Un peu plus affirmative, la vice-première ministre belge Petra De Sutter a estimé sur X que «les crimes de guerre et les crimes contre l’humanité ne peuvent rester impunis». Et la dirigeante politique d’appeler les pays européens à se conformer à la décision de justice. Un appel qu’a également lancé Joseph Borrell, diplomate en chef de l’Union européenne. «Ce n’est pas une décision politique. C’est une décision d’une cour, d’une cour de justice, d’une cour de justice internationale. Et la décision de la cour doit être respectée et appliquée», a-t-il précisé.
D’autres Etats membres, Hongrie en tête, dénoncent une décision «politique»
Pourtant, au sein du vieux continent – et ce même si tous les Etats membres de l’Union européenne ont ratifié le Statut de Rome – les positions divergent. Inconditionnel soutien du dirigeant israélien, le Premier ministre hongrois Viktor Orbán, dont le pays occupe la présidence tournante de l’UE, a annoncé ce vendredi inviter son homologue israélien à lui rendre visite. Selon le dirigeant nationaliste, l’annonce de la CPI est une «décision éhontée, déguisée à des fins juridiques» conduisant à «un discrédit du droit international». Benyamin Nétanyahou a alors remercié Viktor Orbán pour cette invitation, saluant la «clarté morale» de son homologue hongrois.

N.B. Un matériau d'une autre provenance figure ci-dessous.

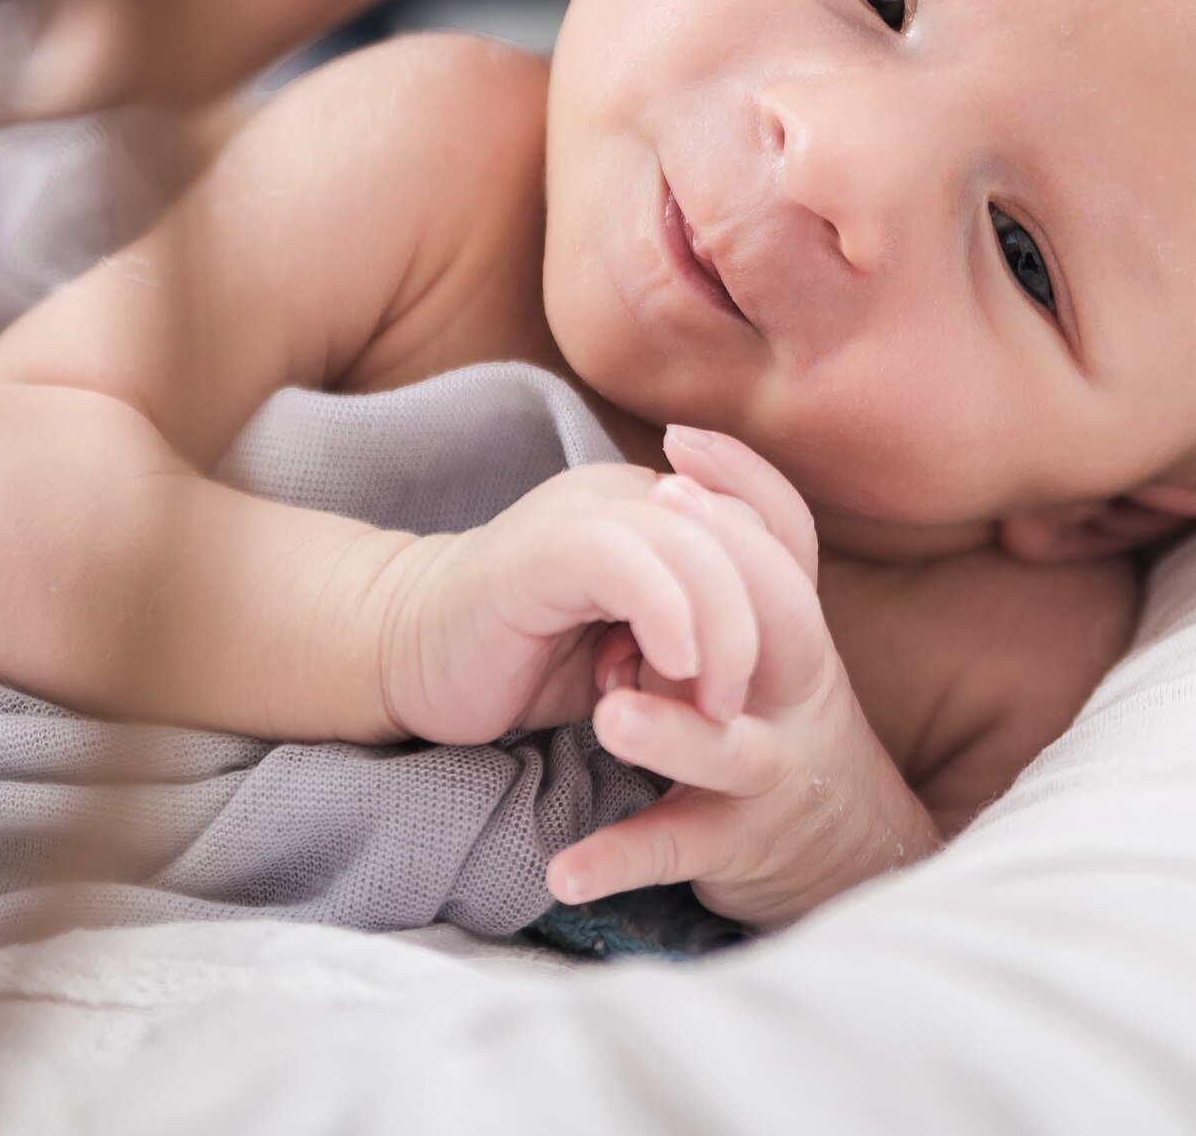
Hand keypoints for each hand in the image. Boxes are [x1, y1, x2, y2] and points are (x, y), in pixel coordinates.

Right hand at [373, 462, 761, 745]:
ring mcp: (581, 513)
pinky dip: (668, 617)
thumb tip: (767, 652)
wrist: (405, 656)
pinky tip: (670, 672)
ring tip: (716, 703)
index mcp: (654, 505)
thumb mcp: (631, 645)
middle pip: (743, 525)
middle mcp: (625, 493)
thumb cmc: (522, 660)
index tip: (773, 668)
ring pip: (695, 540)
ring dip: (726, 631)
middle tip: (747, 698)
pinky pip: (626, 562)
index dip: (789, 585)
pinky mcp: (539, 551)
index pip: (762, 514)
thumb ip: (691, 627)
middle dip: (767, 617)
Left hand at [547, 429, 937, 929]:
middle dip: (731, 574)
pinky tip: (560, 872)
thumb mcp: (773, 647)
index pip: (790, 545)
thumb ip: (727, 586)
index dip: (745, 488)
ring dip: (670, 732)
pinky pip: (674, 846)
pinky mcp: (735, 843)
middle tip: (659, 521)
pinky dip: (618, 859)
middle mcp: (797, 696)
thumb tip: (658, 494)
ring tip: (608, 719)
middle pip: (788, 624)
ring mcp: (769, 772)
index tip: (679, 439)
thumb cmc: (779, 721)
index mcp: (796, 637)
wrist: (853, 855)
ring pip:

Dénonçant du même ton la décision de la CPI, l’Autriche, par la voix de son ministre des Affaires étrangères, s’est elle aussi indignée face à des mandats d’arrêt «incompréhensibles». Aux yeux de Alexander Schallenberg, «il paraît absurde de placer sur le même plan les membres d’un gouvernement élu démocratiquement et le dirigeant d’une organisation terroriste».